— Job —
Where an entry below contains an image, skip the image and reproduce the rest exactly.

Stored data entries
□ □ □

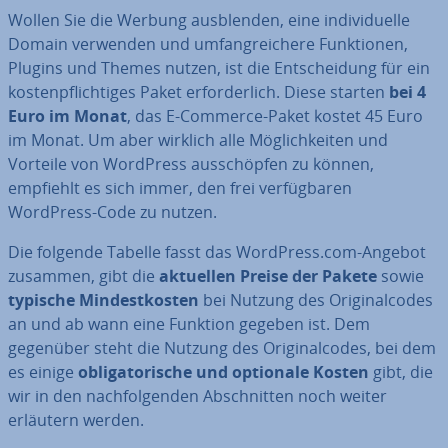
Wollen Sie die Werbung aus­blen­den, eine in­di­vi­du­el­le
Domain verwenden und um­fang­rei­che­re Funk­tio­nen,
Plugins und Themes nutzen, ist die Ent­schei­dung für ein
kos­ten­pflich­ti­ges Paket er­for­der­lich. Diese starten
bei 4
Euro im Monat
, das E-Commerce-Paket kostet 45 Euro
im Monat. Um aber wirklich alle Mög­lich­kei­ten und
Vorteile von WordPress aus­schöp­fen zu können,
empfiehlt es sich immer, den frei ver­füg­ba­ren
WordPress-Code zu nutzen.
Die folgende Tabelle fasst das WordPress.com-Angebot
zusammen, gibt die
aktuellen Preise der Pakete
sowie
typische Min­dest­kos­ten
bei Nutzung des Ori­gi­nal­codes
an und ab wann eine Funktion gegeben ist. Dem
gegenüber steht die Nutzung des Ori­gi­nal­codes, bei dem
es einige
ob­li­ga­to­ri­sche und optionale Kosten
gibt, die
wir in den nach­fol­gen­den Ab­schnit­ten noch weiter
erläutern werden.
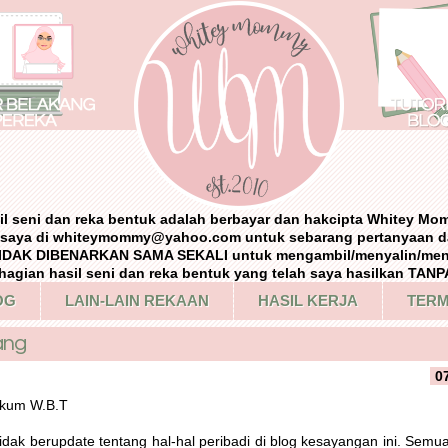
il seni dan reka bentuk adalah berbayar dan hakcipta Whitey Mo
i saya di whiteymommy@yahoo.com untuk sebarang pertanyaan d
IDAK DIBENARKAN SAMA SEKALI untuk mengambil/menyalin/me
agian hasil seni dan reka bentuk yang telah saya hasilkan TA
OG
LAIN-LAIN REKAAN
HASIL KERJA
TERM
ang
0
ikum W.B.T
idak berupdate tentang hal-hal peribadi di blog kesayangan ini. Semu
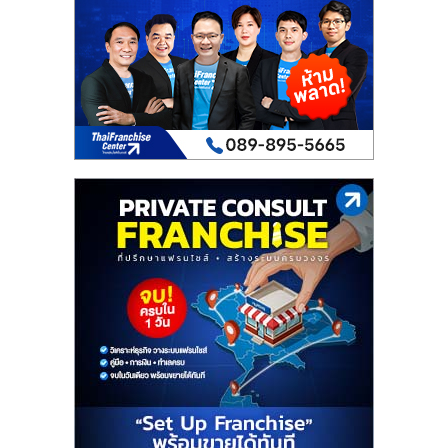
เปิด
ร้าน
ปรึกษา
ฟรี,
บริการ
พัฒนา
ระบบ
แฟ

□ □ □

— Answer area —
Wollen Sie die Werbung aus­blen­den, eine in­di­vi­du­el­le
Domain verwenden und um­fang­rei­che­re Funk­tio­nen,
Plugins und Themes nutzen, ist die Ent­schei­dung für ein
kos­ten­pflich­ti­ges Paket er­for­der­lich. Diese starten
bei 4
Euro im Monat
, das E-Commerce-Paket kostet 45 Euro
im Monat. Um aber wirklich alle Mög­lich­kei­ten und
Vorteile von WordPress aus­schöp­fen zu können,
empfiehlt es sich immer, den frei ver­füg­ba­ren
WordPress-Code zu nutzen.
Die folgende Tabelle fasst das WordPress.com-Angebot
zusammen, gibt die
aktuellen Preise der Pakete
sowie
typische Min­dest­kos­ten
bei Nutzung des Ori­gi­nal­codes
an und ab wann eine Funktion gegeben ist. Dem
gegenüber steht die Nutzung des Ori­gi­nal­codes, bei dem
es einige
ob­li­ga­to­ri­sche und optionale Kosten
gibt, die
wir in den nach­fol­gen­den Ab­schnit­ten noch weiter
erläutern werden.
il seni dan reka bentuk adalah berbayar dan hakcipta Whitey Mo
i saya di whiteymommy@yahoo.com untuk sebarang pertanyaan d
IDAK DIBENARKAN SAMA SEKALI untuk mengambil/menyalin/me
agian hasil seni dan reka bentuk yang telah saya hasilkan TA
OG
LAIN-LAIN REKAAN
HASIL KERJA
TERM
ang
0
ikum W.B.T
idak berupdate tentang hal-hal peribadi di blog kesayangan ini. Semu
เปิด
ร้าน
ปรึกษา
ฟรี,
บริการ
พัฒนา
ระบบ
แฟ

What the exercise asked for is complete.